SAN JOSE, Calif. — Startup Amimon has rallied five consumer giants behind its variation of an 802.11n home network that it claims can carry uncompressed high-definition video an average of 100 meters. The resulting Wireless Home Digital Interface special interest group will define by the end of the year an ad hoc standard based on an update of the Amimon technology.

Hitachi Ltd., Motorola Inc., Samsung Electronics Co. Ltd., Sharp Corp. and Sony Corp. have become promoter-level members of the new group. A spokesman for Amimon (Santa Clara, Calif.) said the startup will ship a second-generation chip set compliant with the new spec about the time the spec is released.

The WHDI technology competes with a handful of other approaches pursuing similar applications using ultrawideband, 60-GHz radios and other twists on 802.11, some of them backed by similar consortia.

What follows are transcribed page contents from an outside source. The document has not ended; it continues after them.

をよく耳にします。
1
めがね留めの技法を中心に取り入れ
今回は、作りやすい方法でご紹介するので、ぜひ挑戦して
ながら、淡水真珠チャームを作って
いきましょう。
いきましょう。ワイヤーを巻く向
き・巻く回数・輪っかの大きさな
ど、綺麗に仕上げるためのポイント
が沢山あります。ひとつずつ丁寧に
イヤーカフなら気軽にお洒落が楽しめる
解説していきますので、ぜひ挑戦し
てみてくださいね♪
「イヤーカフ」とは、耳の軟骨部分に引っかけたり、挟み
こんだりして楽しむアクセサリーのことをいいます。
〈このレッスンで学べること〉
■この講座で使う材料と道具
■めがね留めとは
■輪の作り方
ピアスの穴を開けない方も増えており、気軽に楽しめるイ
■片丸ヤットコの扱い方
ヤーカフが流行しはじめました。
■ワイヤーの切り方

One of the closest competitors, startup SiBeam, has gathered LG, Matsushita, NEC, Samsung, Sony and Toshiba behind its 60-GHz technology that aims to carry uncompressed high def video up to about 10 meters. The WirelessHD group has already launched its spec.

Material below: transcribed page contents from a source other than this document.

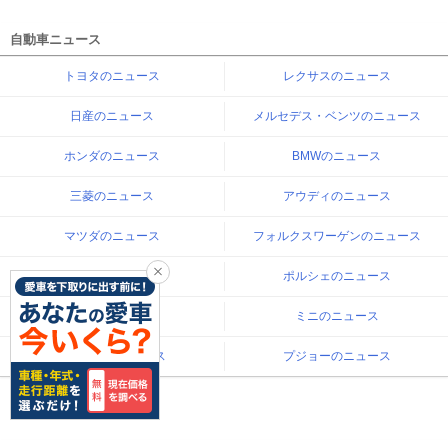
自動車ニュース
トヨタのニュース
レクサスのニュース
日産のニュース
メルセデス・ベンツのニュース
ホンダのニュース
BMWのニュース
三菱のニュース
アウディのニュース
マツダのニュース
フォルクスワーゲンのニュース
スバルのニュース
ポルシェのニュース
スズキのニュース
ミニのニュース
ダイハツのニュース
プジョーのニュース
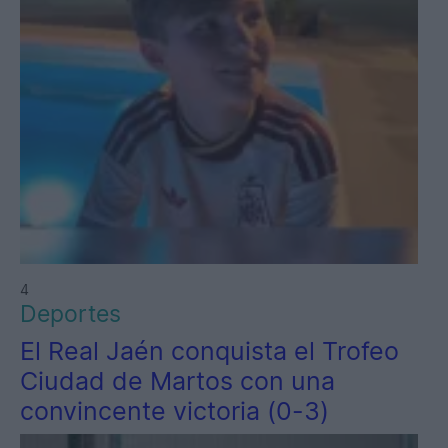
4
Deportes
El Real Jaén conquista el Trofeo
Ciudad de Martos con una
convincente victoria (0-3)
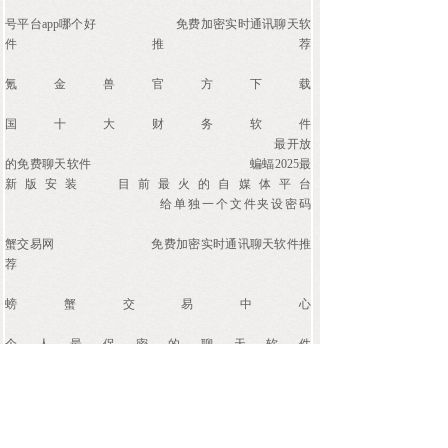
号平台app哪个好
免费加密实时通讯聊天软
件推荐
氪金兽官方下载
国十大财务软件
最开放
的免费聊天软件
蝙蝠2025最
新版安装
目前最火的自媒体平台
给单独一个文件夹设密码
蟹交易网
免费加密实时通讯聊天软件推
荐
螃蟹交易中心
个人最保密的聊天软件
蝙蝠官
方app安全下载
蝙蝠聊天
2024最新版下载安装
中国十大自媒体排名
加密软件哪个最好用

Both Amimon and SiBeam position their technologies as a wireless version of the HDMI interconnect gaining traction as a link between digital TVs, set-top boxes and Blu-Ray DVD players.

At 60 GHz, the SiBeam approach supports higher data rates (4-5 Gbits/s) but shorter distances (about 10 meters) than the 5 GHz Amimon technology that hits about 3 Gbits/s but can reach up to 150 meters and penetrate walls. Thus Amimon claims its technology can serve an entire home while SiBeam focuses on links within a single room.

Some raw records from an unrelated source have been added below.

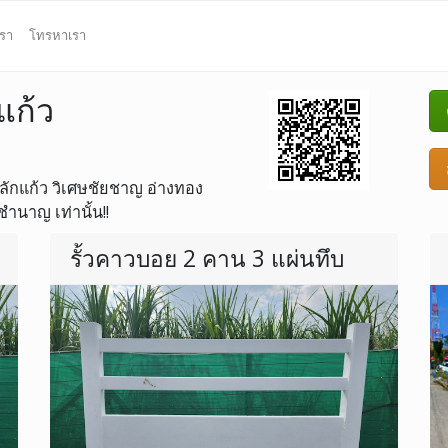
เรา
โทรหาเรา
แก้ว
 หลักแก้ว วิเศษชัยชาญ อ่างทอง
ำนาญ เท่านั้น!!
รั้วคาวบอย 2 คาน 3 แผ่นทึบ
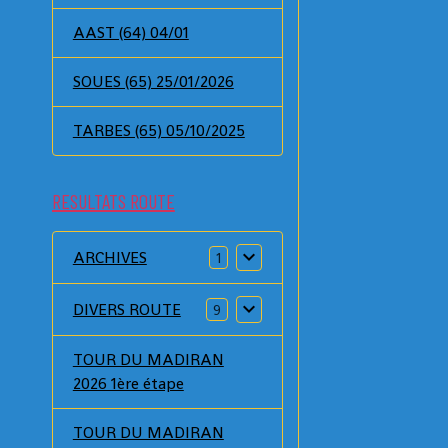
AAST (64) 04/01
SOUES (65) 25/01/2026
TARBES (65) 05/10/2025
RESULTATS ROUTE
ARCHIVES
1
DIVERS ROUTE
9
TOUR DU MADIRAN
2026 1ère étape
TOUR DU MADIRAN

Panasonic showed SiBeam's 60-GHz technology connecting its TVs and set-tops at the Consumer Electronics Show, one of many wireless demos at the show in January. Sony demoed Amimon chips on a wireless Bravia TV at CES.

The WHDI spec and Amimon's next-generation chips will upgrade the startups technology in three ways.

The new version will upgrade data rates to support full 1080-progressive video resolutions over 20- or 40-MHz channels, up from support for 720-progressive scanning. It will also add a new control protocol so devices from different vendors can communicate with each other.

The current Amimon chips use a version of HDMI's High-Bandwidth Digital Content Protection (HDCP) called Approved Retransmission Technology that is limited for use between two subsystems from a single vendor. The new chips and spec will use an unnamed copyright protection—presumably a full HDCP implementation--suitable for use between different vendors' systems.

The WHDI spec will be available for an annual fee and a per-use royalty yet to be determined. Aversion to the royalties on HDMI was one factor that motivated some system makers to define an alternative DisplayPort technology aimed primarily at computers.

"The royalties for WHDI will be so low it would not make sense to create another standard," said Noam Geri, vice president of marketing and business development for Amimon. "They are insignificant next to the cost of the silicon. The HDMI royalty is only four cents," he added.

Belkin and Sharp have rolled out products using the existing Amimon chips. Notebook PC makers are evaluating use of the new versions, Geri said.